Believe me, or not, the last thing one would want is some unsterilized transrectal something in their prostate much less an unsterilized anything in one’s cranium.

The “Ya think?” quote from that session is courtesy of U.S. Rep. Silvestre Reyes, D-Texas:

“Clear and unambiguous labeling of the sterility of medical implants should be mandatory,”” said Reyes. ““This would seem to be a necessary and fundamental procedure. Yet when senior physicians reach different conclusions about whether a medical implant is or is not sterile, or about the process to sterilize that implant, we have a problem. Hospital staff should not have to read the tiny print on the bottom of page three of instructions after a patient is prepared for surgery.”

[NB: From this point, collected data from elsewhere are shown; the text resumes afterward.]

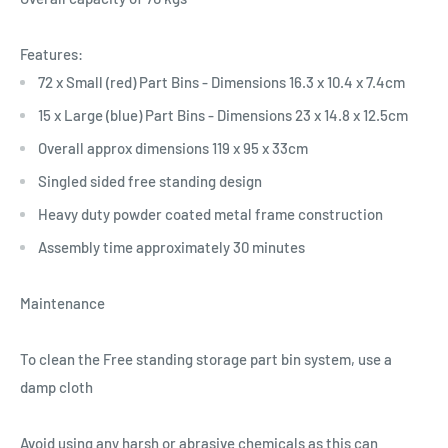
Features:
72 x Small (red) Part Bins - Dimensions 16.3 x 10.4 x 7.4cm
15 x Large (blue) Part Bins - Dimensions 23 x 14.8 x 12.5cm
Overall approx dimensions 119 x 95 x 33cm
Singled sided free standing design
Heavy duty powder coated metal frame construction
Assembly time approximately 30 minutes
Maintenance
To clean the Free standing storage part bin system, use a
damp cloth
Avoid using any harsh or abrasive chemicals as this can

And when I say: “Ya think?” I mean it in a good way. Huh?

Veterans who had the prostate procedure were supposedly sent letters warning them of “a small risk of exposing patients to Hepatitis B, Hepatitis C and the Human Immunodeficiency Virus (HIV).” Out of the goodness of the hearts of the VA, patients who had the procedure can be tested for these diseases at no cost. Did you hear me? I said: “No cost.” Talk about a deal.